─── Extracted material ───
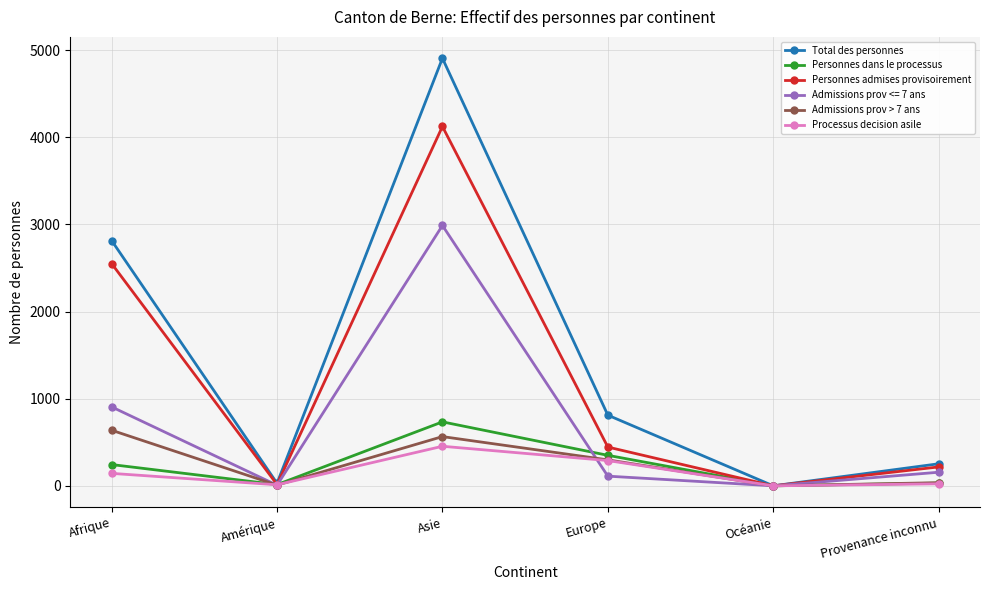

How many series are shown in this chart?

6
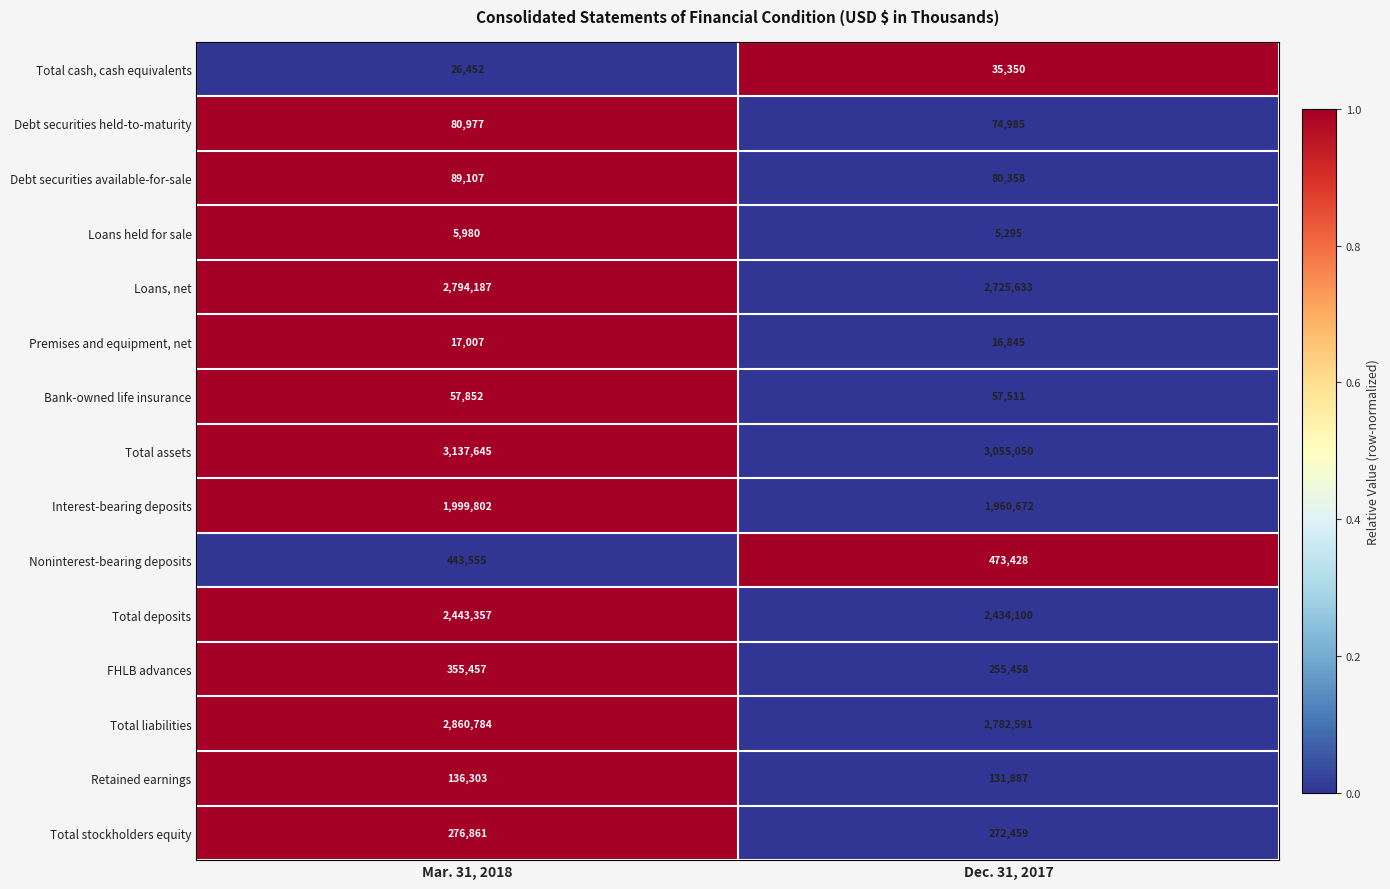

What is the maximum value shown in the chart?

3137645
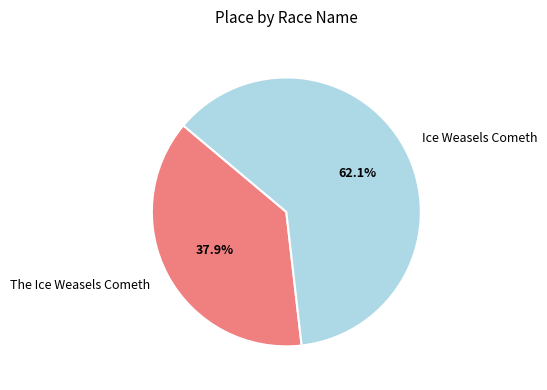

Count the number of slices in the pie.

2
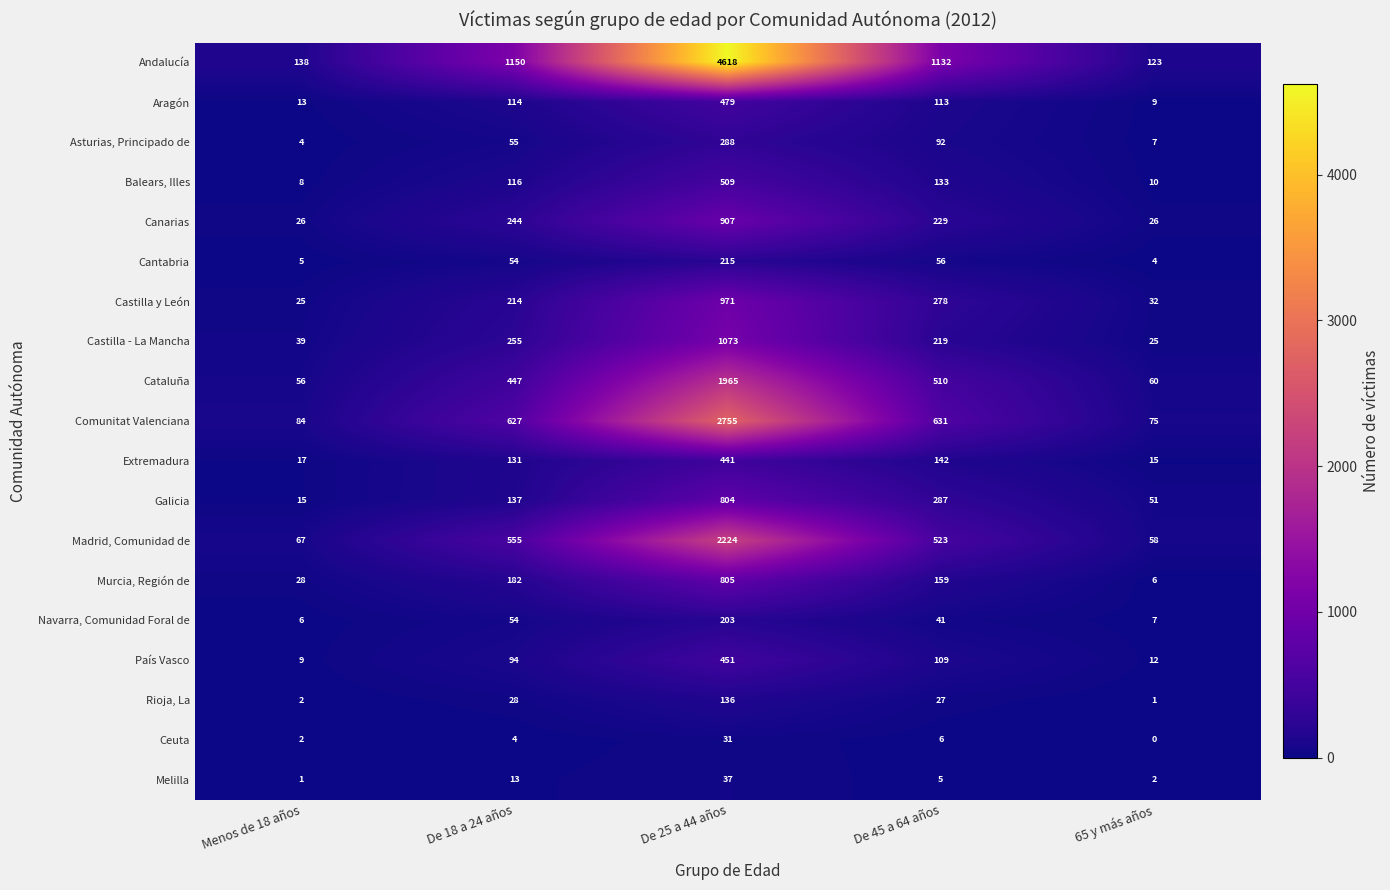

Which series has the largest range (max minus min)?

Andalucía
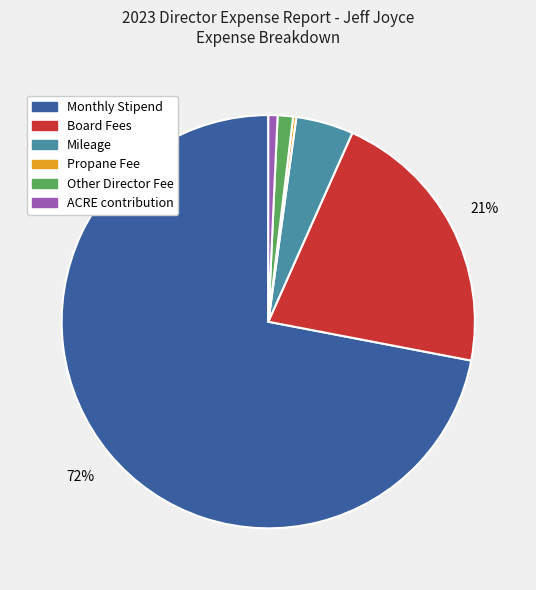

Which has a higher value, Mileage or Other Director Fee?

Mileage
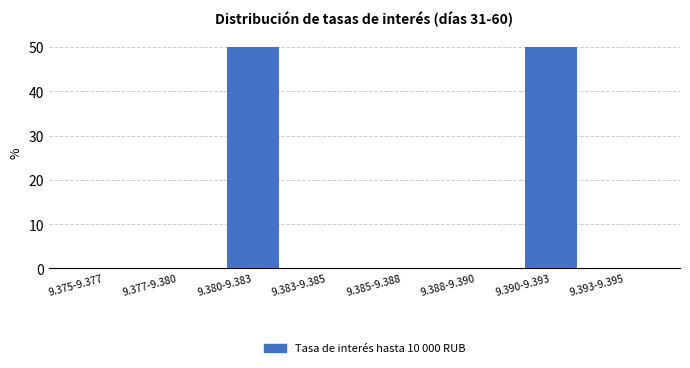

Reading right to left, list all the values displayed in this chart.

9.393-9.395=0	9.390-9.393=50	9.388-9.390=0	9.385-9.388=0	9.383-9.385=0	9.380-9.383=50	9.377-9.380=0	9.375-9.377=0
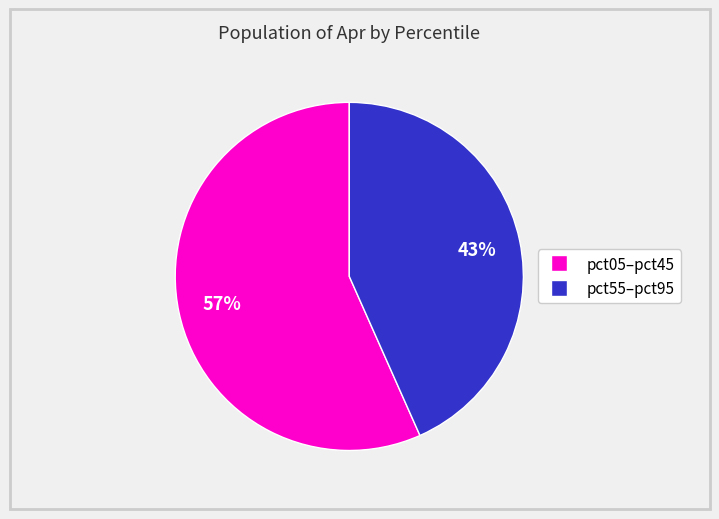

To the nearest percent, what is the average slice percentage?

50%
───
## Problem requirements
Please rewrite all the rows above with "chart" replaced by "graph" and everything else unchanged, leaving out the pictures.

## Written answer
How many series are shown in this graph?

6

What is the maximum value shown in the graph?

3137645

Count the number of slices in the pie.

2

Which series has the largest range (max minus min)?

Andalucía

Which has a higher value, Mileage or Other Director Fee?

Mileage

Reading right to left, list all the values displayed in this graph.

9.393-9.395=0	9.390-9.393=50	9.388-9.390=0	9.385-9.388=0	9.383-9.385=0	9.380-9.383=50	9.377-9.380=0	9.375-9.377=0

To the nearest percent, what is the average slice percentage?

50%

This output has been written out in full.